### Document text
What’s not up for debate though is the quality of extras that FOX continually adds to these releases. They add a lot more content beyond just the episodes themselves, and they often point out gags and jokes you may have missed on first viewing. [Extras: Featurettes, commentaries, deleted scenes, commercials]
Titanic: Blood & Steel
Pitch: But seriously, Rose could have made room for Jack…
Why Rent? Three years before the Titanic’s maiden voyage saw her sink to the bottom of the ocean an Irish shipyard was handed the contract to build the unsinkable behemoth. This fairly epic mini-series (10.5 hours!) follows the lives of those involved in the ship’s creation from the blue collar factory workers up to the designers and executives.
It’s social commentary and historical context, but strangely, the Titanic is barely a bit player. That’s not a bad thing as we all already know that story. Also available on Blu-ray. [Extras: Featurette, making of]
Pitch: The penalty for not rewinding is a stiff one…
Why Rent? A group of complete and utter assholes break into a house in search of an elusive VHS tape, but as they watch through the cassettes and tales of horror unfold before them they unwittingly become part of their own horror story. This anthology horror flick is an unsurprisingly mixed bag with the connective tissue being the weakest element.
Story one is predictable but features some fun effects and thrills, story two is mildly suspenseful, story three is an absolute and utter turd in every way, story four is legitimately scary and story five is an absolute blast of scares, excitement and special effects. It’s essentially a haunted house come to life. Seriously, the movie is worth it for the last two segments alone. Also available on DVD. [Extras: Alternate ending, additional footage, interviews, featurettes, commentary]
We Can Be Heroes: Finding the Australian of the Year
Pitch: Well, someone can be, just not these five…
Why Rent? Every year Australians vote to pick the Australian of the Year, and this faux-doc follows five of the nominees on the road to the announcement. A housewife, an Asian PhD student, an ex-policeman, a popular teen girl, and a twin from the hicks are the five, and comedian Chris Lilley brings each of them to life.

### Dataset
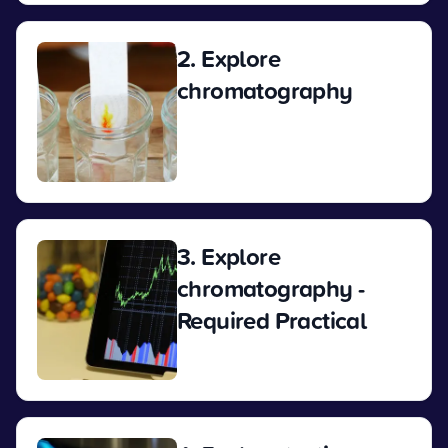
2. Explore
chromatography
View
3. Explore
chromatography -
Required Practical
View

---

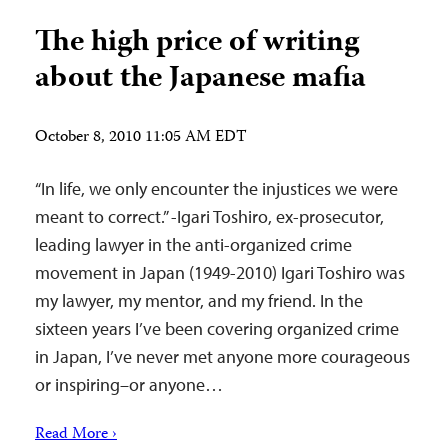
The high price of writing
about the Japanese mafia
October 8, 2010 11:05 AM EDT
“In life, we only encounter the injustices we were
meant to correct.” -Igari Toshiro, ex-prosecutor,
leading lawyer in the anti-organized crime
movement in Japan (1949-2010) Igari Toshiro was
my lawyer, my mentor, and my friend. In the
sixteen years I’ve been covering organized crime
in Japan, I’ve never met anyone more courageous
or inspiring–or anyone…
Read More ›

### Task objective
Please copy out the rental-recommendations text from above in full, word for word.

### Answer to this problem
What’s not up for debate though is the quality of extras that FOX continually adds to these releases. They add a lot more content beyond just the episodes themselves, and they often point out gags and jokes you may have missed on first viewing. [Extras: Featurettes, commentaries, deleted scenes, commercials]
Titanic: Blood & Steel
Pitch: But seriously, Rose could have made room for Jack…
Why Rent? Three years before the Titanic’s maiden voyage saw her sink to the bottom of the ocean an Irish shipyard was handed the contract to build the unsinkable behemoth. This fairly epic mini-series (10.5 hours!) follows the lives of those involved in the ship’s creation from the blue collar factory workers up to the designers and executives.
It’s social commentary and historical context, but strangely, the Titanic is barely a bit player. That’s not a bad thing as we all already know that story. Also available on Blu-ray. [Extras: Featurette, making of]
Pitch: The penalty for not rewinding is a stiff one…
Why Rent? A group of complete and utter assholes break into a house in search of an elusive VHS tape, but as they watch through the cassettes and tales of horror unfold before them they unwittingly become part of their own horror story. This anthology horror flick is an unsurprisingly mixed bag with the connective tissue being the weakest element.
Story one is predictable but features some fun effects and thrills, story two is mildly suspenseful, story three is an absolute and utter turd in every way, story four is legitimately scary and story five is an absolute blast of scares, excitement and special effects. It’s essentially a haunted house come to life. Seriously, the movie is worth it for the last two segments alone. Also available on DVD. [Extras: Alternate ending, additional footage, interviews, featurettes, commentary]
We Can Be Heroes: Finding the Australian of the Year
Pitch: Well, someone can be, just not these five…
Why Rent? Every year Australians vote to pick the Australian of the Year, and this faux-doc follows five of the nominees on the road to the announcement. A housewife, an Asian PhD student, an ex-policeman, a popular teen girl, and a twin from the hicks are the five, and comedian Chris Lilley brings each of them to life.